Assignment: Please revise the rows starting at the line that contains "Closing Price" and ending with the last row, changing "spread" to "range" and leaving everything else as it is. Omit the pictures from your answer.

Input material:
----------
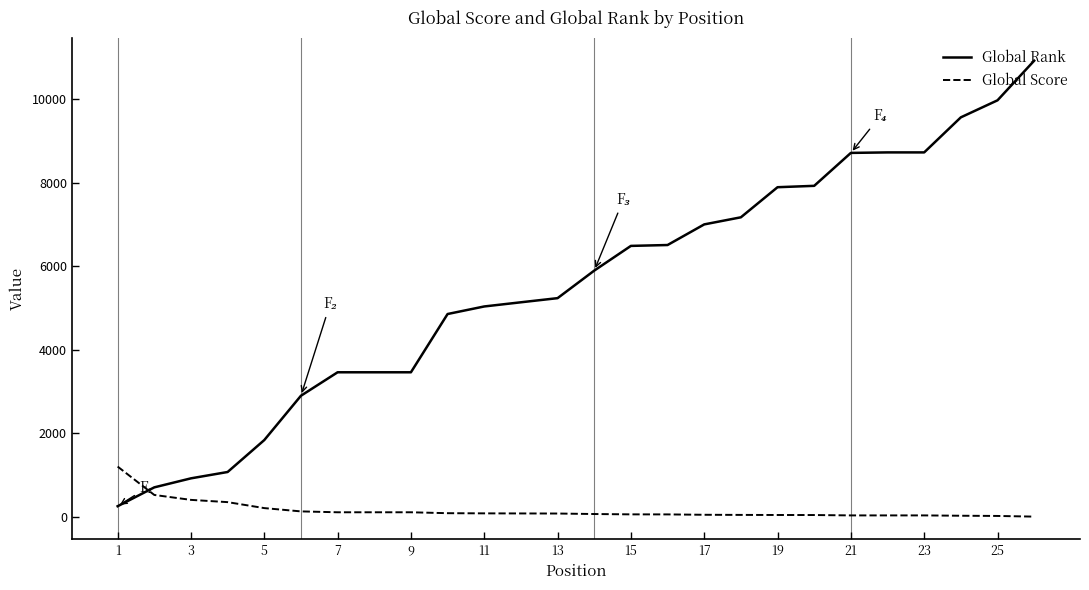

Which series has the largest total across all categories?

Global Rank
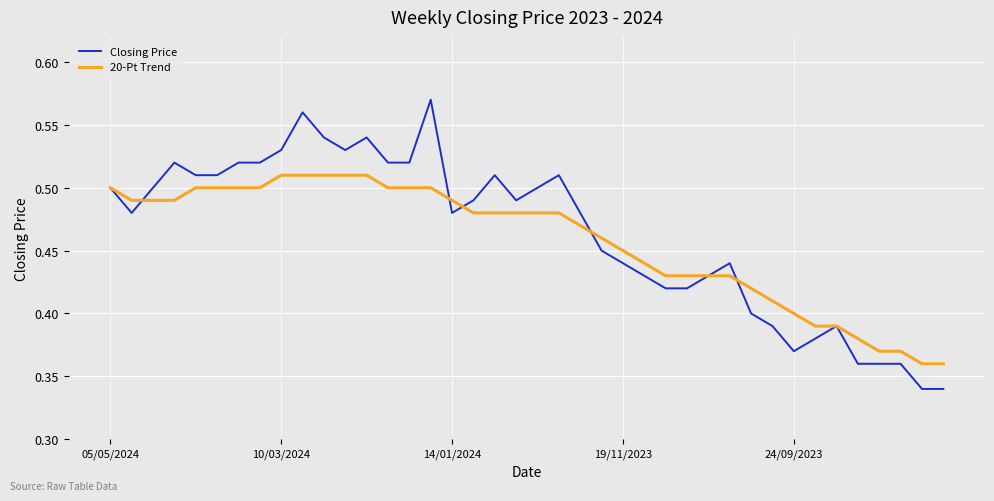

Which series has the largest range (max minus min)?

Closing Price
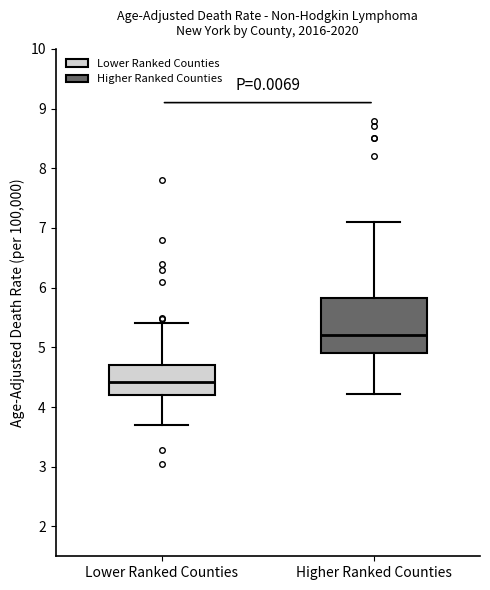

Where is the lower edge of the box for Higher Ranked Counties on the y-axis? The values are not printed on the chart, so give them approximately, as read against the axis.

4.9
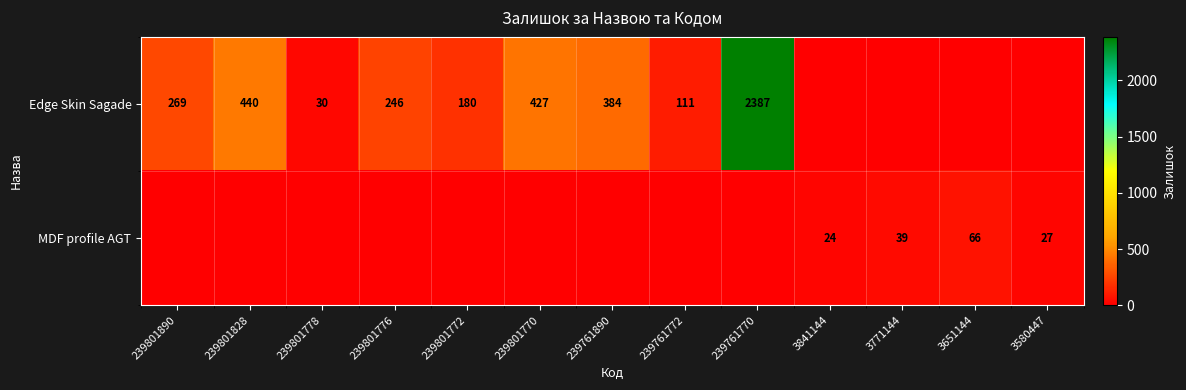

Between 239801890 and 3580447, which series saw the biggest shift?

Edge Skin Sagade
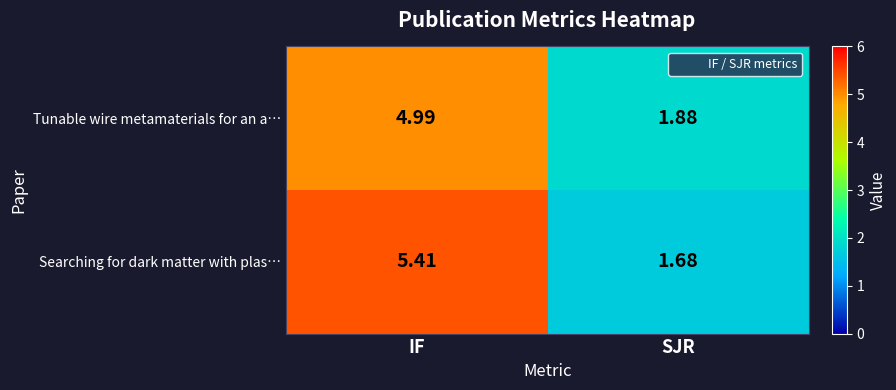

What is the spread (max minus min) of values at IF?

0.4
----------
Finished task:
Closing Price

Where is the lower edge of the box for Higher Ranked Counties on the y-axis? The values are not printed on the chart, so give them approximately, as read against the axis.

4.9

Between 239801890 and 3580447, which series saw the biggest shift?

Edge Skin Sagade

What is the range (max minus min) of values at IF?

0.4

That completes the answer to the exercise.